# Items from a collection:
----------

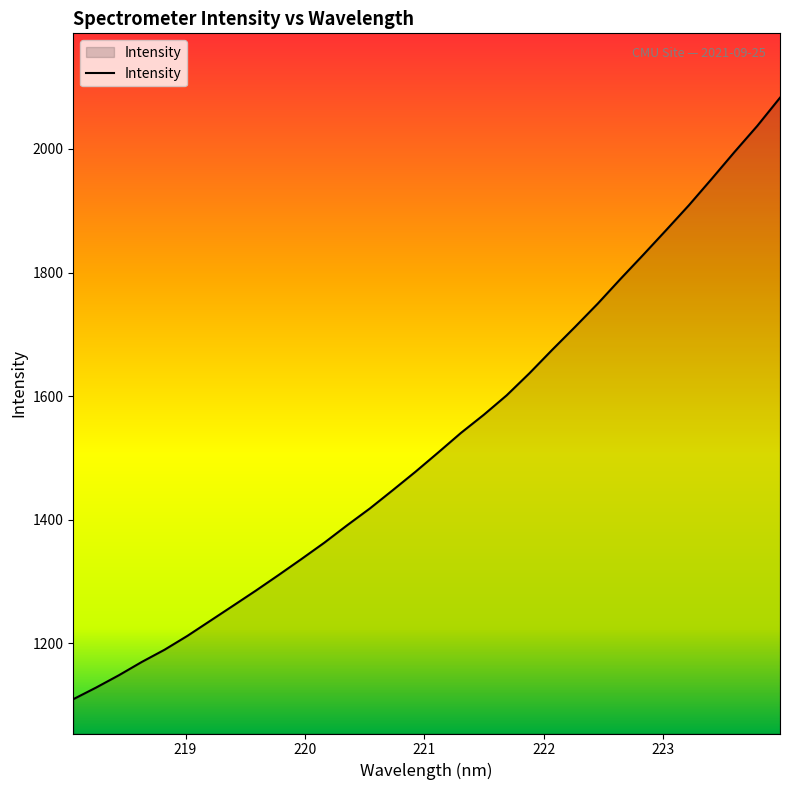

How many values are below 1509?

16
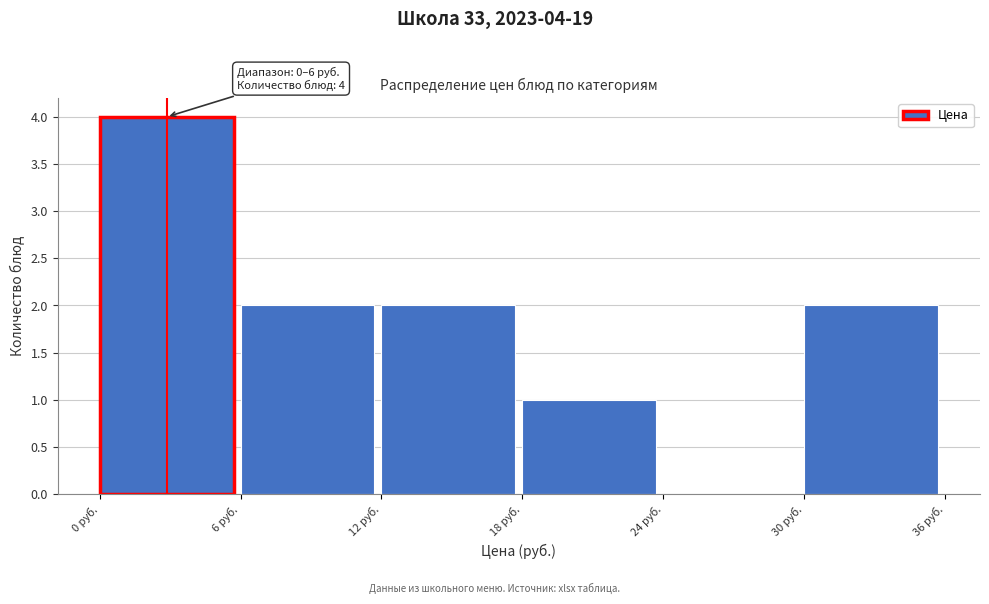

Which range on the x-axis has the tallest bar?

0 to 6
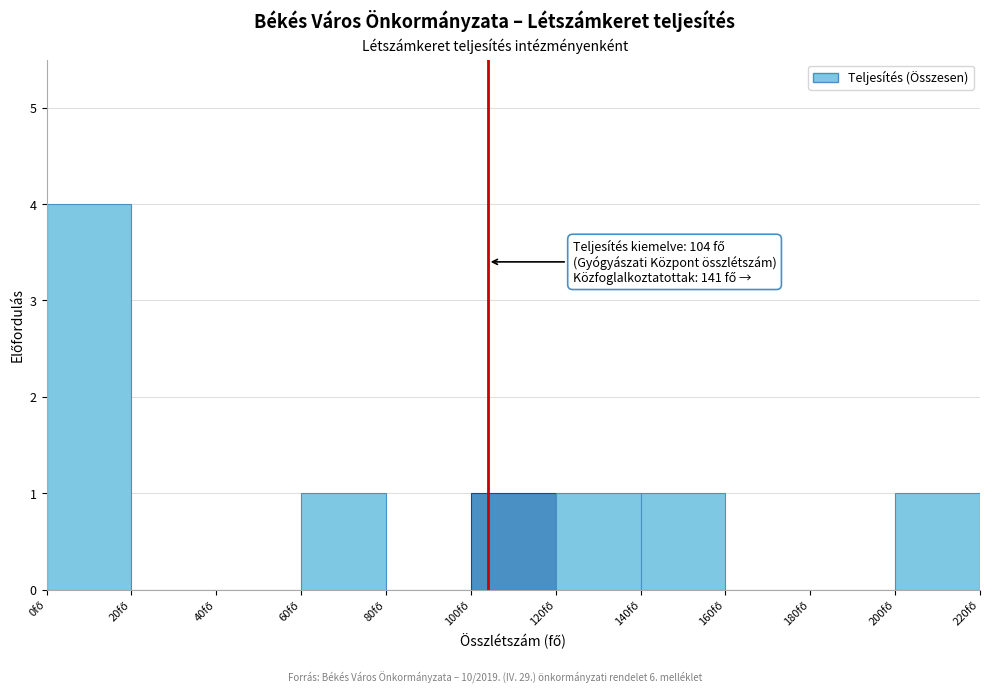

Which range on the x-axis has the tallest bar?

0 to 20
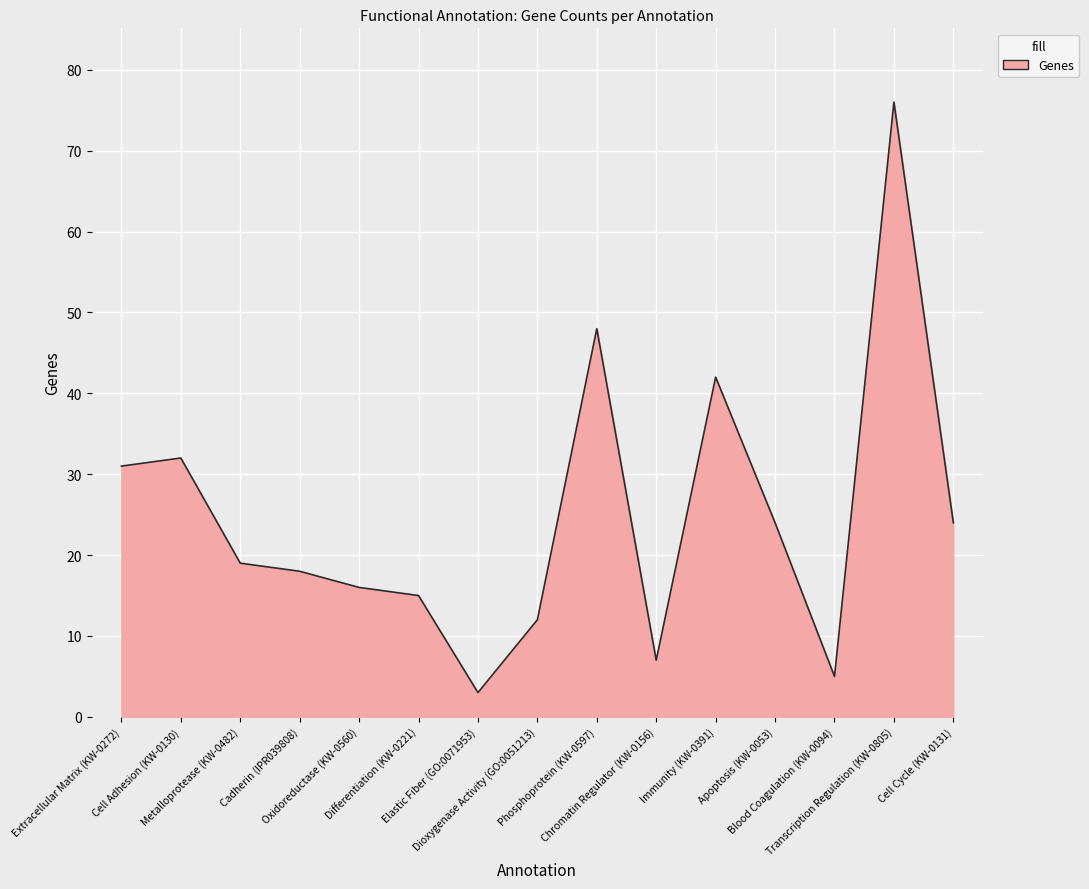

The chart shows a value of 24 at Cell Cycle (KW-0131). True or false?

True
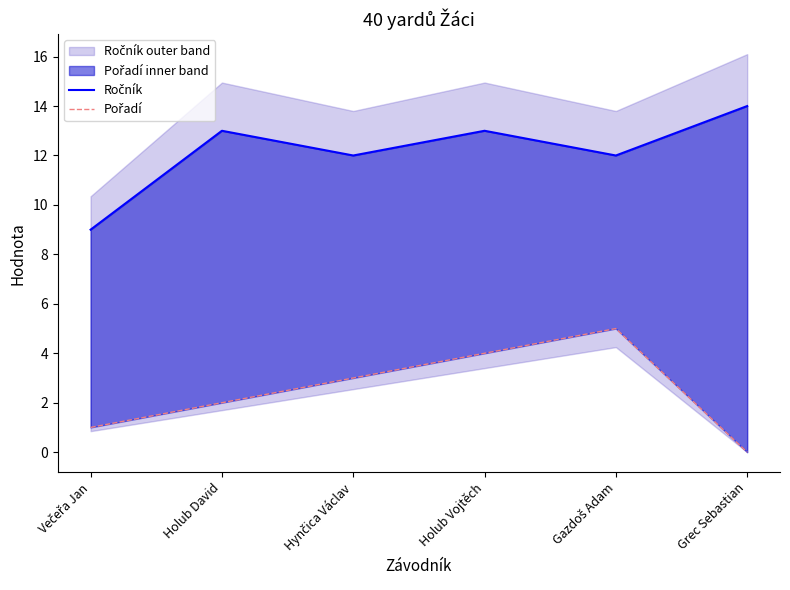

Which series has the widest spread of values?

Ročník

----------

# Instructions for the task:
Echo every item above line for line, word for word. Leave the pictures out.

# Solution:
How many values are below 1509?

16

Which range on the x-axis has the tallest bar?

0 to 6

Which range on the x-axis has the tallest bar?

0 to 20

The chart shows a value of 24 at Cell Cycle (KW-0131). True or false?

True

Which series has the widest spread of values?

Ročník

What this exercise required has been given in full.